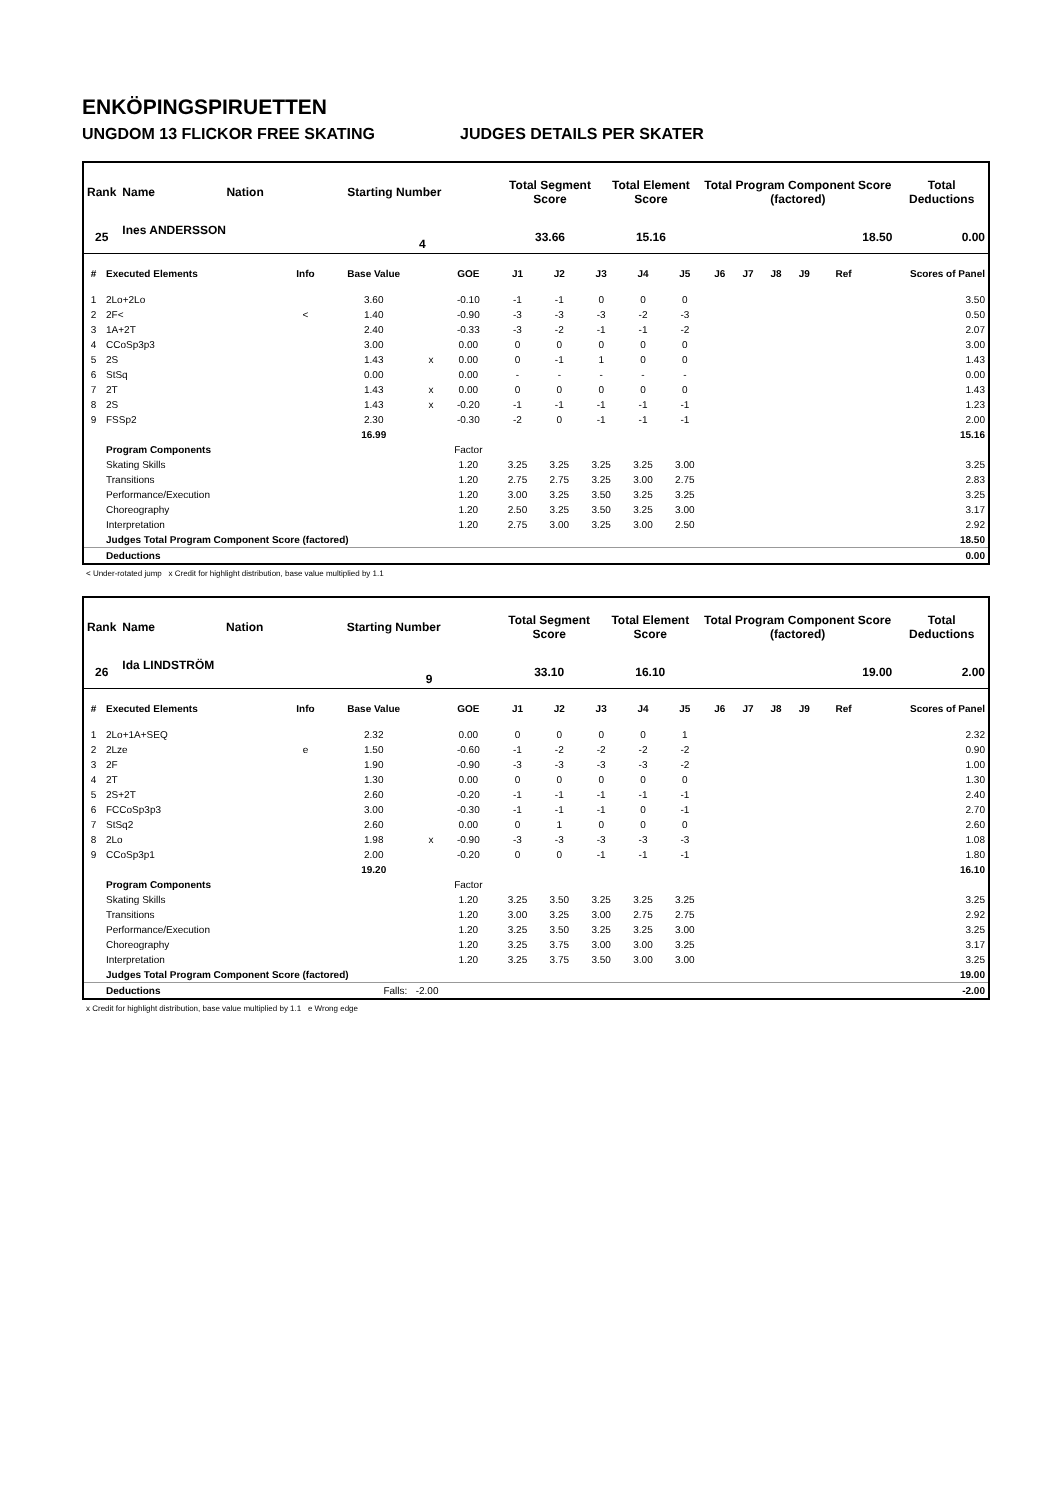ENKÖPINGSPIRUETTEN
UNGDOM 13 FLICKOR FREE SKATING JUDGES DETAILS PER SKATER
| Rank | Name | Nation | Starting Number | Total Segment Score | Total Element Score | Total Program Component Score (factored) | Total Deductions |
| --- | --- | --- | --- | --- | --- | --- | --- |
| 25 | Ines ANDERSSON 4 | | | 33.66 | 15.16 | 18.50 | 0.00 |
| # | Executed Elements | Info | Base Value | | GOE | J1 | J2 | J3 | J4 | J5 | J6 | J7 | J8 | J9 | Ref | Scores of Panel |
| --- | --- | --- | --- | --- | --- | --- | --- | --- | --- | --- | --- | --- | --- | --- | --- | --- |
| 1 | 2Lo+2Lo | | 3.60 | | -0.10 | -1 | -1 | 0 | 0 | 0 | | | | | | 3.50 |
| 2 | 2F< | < | 1.40 | | -0.90 | -3 | -3 | -3 | -2 | -3 | | | | | | 0.50 |
| 3 | 1A+2T | | 2.40 | | -0.33 | -3 | -2 | -1 | -1 | -2 | | | | | | 2.07 |
| 4 | CCoSp3p3 | | 3.00 | | 0.00 | 0 | 0 | 0 | 0 | 0 | | | | | | 3.00 |
| 5 | 2S | | 1.43 | x | 0.00 | 0 | -1 | 1 | 0 | 0 | | | | | | 1.43 |
| 6 | StSq | | 0.00 | | 0.00 | - | - | - | - | - | | | | | | 0.00 |
| 7 | 2T | | 1.43 | x | 0.00 | 0 | 0 | 0 | 0 | 0 | | | | | | 1.43 |
| 8 | 2S | | 1.43 | x | -0.20 | -1 | -1 | -1 | -1 | -1 | | | | | | 1.23 |
| 9 | FSSp2 | | 2.30 | | -0.30 | -2 | 0 | -1 | -1 | -1 | | | | | | 2.00 |
| | | | 16.99 | | | | | | | | | | | | | 15.16 |
| | Program Components | | | | Factor | | | | | | | | | | | |
| | Skating Skills | | | | 1.20 | 3.25 | 3.25 | 3.25 | 3.25 | 3.00 | | | | | | 3.25 |
| | Transitions | | | | 1.20 | 2.75 | 2.75 | 3.25 | 3.00 | 2.75 | | | | | | 2.83 |
| | Performance/Execution | | | | 1.20 | 3.00 | 3.25 | 3.50 | 3.25 | 3.25 | | | | | | 3.25 |
| | Choreography | | | | 1.20 | 2.50 | 3.25 | 3.50 | 3.25 | 3.00 | | | | | | 3.17 |
| | Interpretation | | | | 1.20 | 2.75 | 3.00 | 3.25 | 3.00 | 2.50 | | | | | | 2.92 |
| | Judges Total Program Component Score (factored) | | | | | | | | | | | | | | | 18.50 |
| | Deductions | | | | | | | | | | | | | | | 0.00 |
< Under-rotated jump x Credit for highlight distribution, base value multiplied by 1.1
| Rank | Name | Nation | Starting Number | Total Segment Score | Total Element Score | Total Program Component Score (factored) | Total Deductions |
| --- | --- | --- | --- | --- | --- | --- | --- |
| 26 | Ida LINDSTRÖM 9 | | | 33.10 | 16.10 | 19.00 | 2.00 |
| # | Executed Elements | Info | Base Value | | GOE | J1 | J2 | J3 | J4 | J5 | J6 | J7 | J8 | J9 | Ref | Scores of Panel |
| --- | --- | --- | --- | --- | --- | --- | --- | --- | --- | --- | --- | --- | --- | --- | --- | --- |
| 1 | 2Lo+1A+SEQ | | 2.32 | | 0.00 | 0 | 0 | 0 | 0 | 1 | | | | | | 2.32 |
| 2 | 2Lze | e | 1.50 | | -0.60 | -1 | -2 | -2 | -2 | -2 | | | | | | 0.90 |
| 3 | 2F | | 1.90 | | -0.90 | -3 | -3 | -3 | -3 | -2 | | | | | | 1.00 |
| 4 | 2T | | 1.30 | | 0.00 | 0 | 0 | 0 | 0 | 0 | | | | | | 1.30 |
| 5 | 2S+2T | | 2.60 | | -0.20 | -1 | -1 | -1 | -1 | -1 | | | | | | 2.40 |
| 6 | FCCoSp3p3 | | 3.00 | | -0.30 | -1 | -1 | -1 | 0 | -1 | | | | | | 2.70 |
| 7 | StSq2 | | 2.60 | | 0.00 | 0 | 1 | 0 | 0 | 0 | | | | | | 2.60 |
| 8 | 2Lo | | 1.98 | x | -0.90 | -3 | -3 | -3 | -3 | -3 | | | | | | 1.08 |
| 9 | CCoSp3p1 | | 2.00 | | -0.20 | 0 | 0 | -1 | -1 | -1 | | | | | | 1.80 |
| | | | 19.20 | | | | | | | | | | | | | 16.10 |
| | Program Components | | | | Factor | | | | | | | | | | | |
| | Skating Skills | | | | 1.20 | 3.25 | 3.50 | 3.25 | 3.25 | 3.25 | | | | | | 3.25 |
| | Transitions | | | | 1.20 | 3.00 | 3.25 | 3.00 | 2.75 | 2.75 | | | | | | 2.92 |
| | Performance/Execution | | | | 1.20 | 3.25 | 3.50 | 3.25 | 3.25 | 3.00 | | | | | | 3.25 |
| | Choreography | | | | 1.20 | 3.25 | 3.75 | 3.00 | 3.00 | 3.25 | | | | | | 3.17 |
| | Interpretation | | | | 1.20 | 3.25 | 3.75 | 3.50 | 3.00 | 3.00 | | | | | | 3.25 |
| | Judges Total Program Component Score (factored) | | | | | | | | | | | | | | | 19.00 |
| | Deductions | | Falls: -2.00 | | | | | | | | | | | | | -2.00 |
x Credit for highlight distribution, base value multiplied by 1.1 e Wrong edge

Task item: Pictures aside, reproduce the listing above exactly.

Solution for this problem:
ENKÖPINGSPIRUETTEN
UNGDOM 13 FLICKOR FREE SKATING JUDGES DETAILS PER SKATER
| Rank | Name | Nation | Starting Number | Total Segment Score | Total Element Score | Total Program Component Score (factored) | Total Deductions |
| --- | --- | --- | --- | --- | --- | --- | --- |
| 25 | Ines ANDERSSON 4 | | | 33.66 | 15.16 | 18.50 | 0.00 |
| # | Executed Elements | Info | Base Value | | GOE | J1 | J2 | J3 | J4 | J5 | J6 | J7 | J8 | J9 | Ref | Scores of Panel |
| --- | --- | --- | --- | --- | --- | --- | --- | --- | --- | --- | --- | --- | --- | --- | --- | --- |
| 1 | 2Lo+2Lo | | 3.60 | | -0.10 | -1 | -1 | 0 | 0 | 0 | | | | | | 3.50 |
| 2 | 2F< | < | 1.40 | | -0.90 | -3 | -3 | -3 | -2 | -3 | | | | | | 0.50 |
| 3 | 1A+2T | | 2.40 | | -0.33 | -3 | -2 | -1 | -1 | -2 | | | | | | 2.07 |
| 4 | CCoSp3p3 | | 3.00 | | 0.00 | 0 | 0 | 0 | 0 | 0 | | | | | | 3.00 |
| 5 | 2S | | 1.43 | x | 0.00 | 0 | -1 | 1 | 0 | 0 | | | | | | 1.43 |
| 6 | StSq | | 0.00 | | 0.00 | - | - | - | - | - | | | | | | 0.00 |
| 7 | 2T | | 1.43 | x | 0.00 | 0 | 0 | 0 | 0 | 0 | | | | | | 1.43 |
| 8 | 2S | | 1.43 | x | -0.20 | -1 | -1 | -1 | -1 | -1 | | | | | | 1.23 |
| 9 | FSSp2 | | 2.30 | | -0.30 | -2 | 0 | -1 | -1 | -1 | | | | | | 2.00 |
| | | | 16.99 | | | | | | | | | | | | | 15.16 |
| | Program Components | | | | Factor | | | | | | | | | | | |
| | Skating Skills | | | | 1.20 | 3.25 | 3.25 | 3.25 | 3.25 | 3.00 | | | | | | 3.25 |
| | Transitions | | | | 1.20 | 2.75 | 2.75 | 3.25 | 3.00 | 2.75 | | | | | | 2.83 |
| | Performance/Execution | | | | 1.20 | 3.00 | 3.25 | 3.50 | 3.25 | 3.25 | | | | | | 3.25 |
| | Choreography | | | | 1.20 | 2.50 | 3.25 | 3.50 | 3.25 | 3.00 | | | | | | 3.17 |
| | Interpretation | | | | 1.20 | 2.75 | 3.00 | 3.25 | 3.00 | 2.50 | | | | | | 2.92 |
| | Judges Total Program Component Score (factored) | | | | | | | | | | | | | | | 18.50 |
| | Deductions | | | | | | | | | | | | | | | 0.00 |
< Under-rotated jump x Credit for highlight distribution, base value multiplied by 1.1
| Rank | Name | Nation | Starting Number | Total Segment Score | Total Element Score | Total Program Component Score (factored) | Total Deductions |
| --- | --- | --- | --- | --- | --- | --- | --- |
| 26 | Ida LINDSTRÖM 9 | | | 33.10 | 16.10 | 19.00 | 2.00 |
| # | Executed Elements | Info | Base Value | | GOE | J1 | J2 | J3 | J4 | J5 | J6 | J7 | J8 | J9 | Ref | Scores of Panel |
| --- | --- | --- | --- | --- | --- | --- | --- | --- | --- | --- | --- | --- | --- | --- | --- | --- |
| 1 | 2Lo+1A+SEQ | | 2.32 | | 0.00 | 0 | 0 | 0 | 0 | 1 | | | | | | 2.32 |
| 2 | 2Lze | e | 1.50 | | -0.60 | -1 | -2 | -2 | -2 | -2 | | | | | | 0.90 |
| 3 | 2F | | 1.90 | | -0.90 | -3 | -3 | -3 | -3 | -2 | | | | | | 1.00 |
| 4 | 2T | | 1.30 | | 0.00 | 0 | 0 | 0 | 0 | 0 | | | | | | 1.30 |
| 5 | 2S+2T | | 2.60 | | -0.20 | -1 | -1 | -1 | -1 | -1 | | | | | | 2.40 |
| 6 | FCCoSp3p3 | | 3.00 | | -0.30 | -1 | -1 | -1 | 0 | -1 | | | | | | 2.70 |
| 7 | StSq2 | | 2.60 | | 0.00 | 0 | 1 | 0 | 0 | 0 | | | | | | 2.60 |
| 8 | 2Lo | | 1.98 | x | -0.90 | -3 | -3 | -3 | -3 | -3 | | | | | | 1.08 |
| 9 | CCoSp3p1 | | 2.00 | | -0.20 | 0 | 0 | -1 | -1 | -1 | | | | | | 1.80 |
| | | | 19.20 | | | | | | | | | | | | | 16.10 |
| | Program Components | | | | Factor | | | | | | | | | | | |
| | Skating Skills | | | | 1.20 | 3.25 | 3.50 | 3.25 | 3.25 | 3.25 | | | | | | 3.25 |
| | Transitions | | | | 1.20 | 3.00 | 3.25 | 3.00 | 2.75 | 2.75 | | | | | | 2.92 |
| | Performance/Execution | | | | 1.20 | 3.25 | 3.50 | 3.25 | 3.25 | 3.00 | | | | | | 3.25 |
| | Choreography | | | | 1.20 | 3.25 | 3.75 | 3.00 | 3.00 | 3.25 | | | | | | 3.17 |
| | Interpretation | | | | 1.20 | 3.25 | 3.75 | 3.50 | 3.00 | 3.00 | | | | | | 3.25 |
| | Judges Total Program Component Score (factored) | | | | | | | | | | | | | | | 19.00 |
| | Deductions | | Falls: -2.00 | | | | | | | | | | | | | -2.00 |
x Credit for highlight distribution, base value multiplied by 1.1 e Wrong edge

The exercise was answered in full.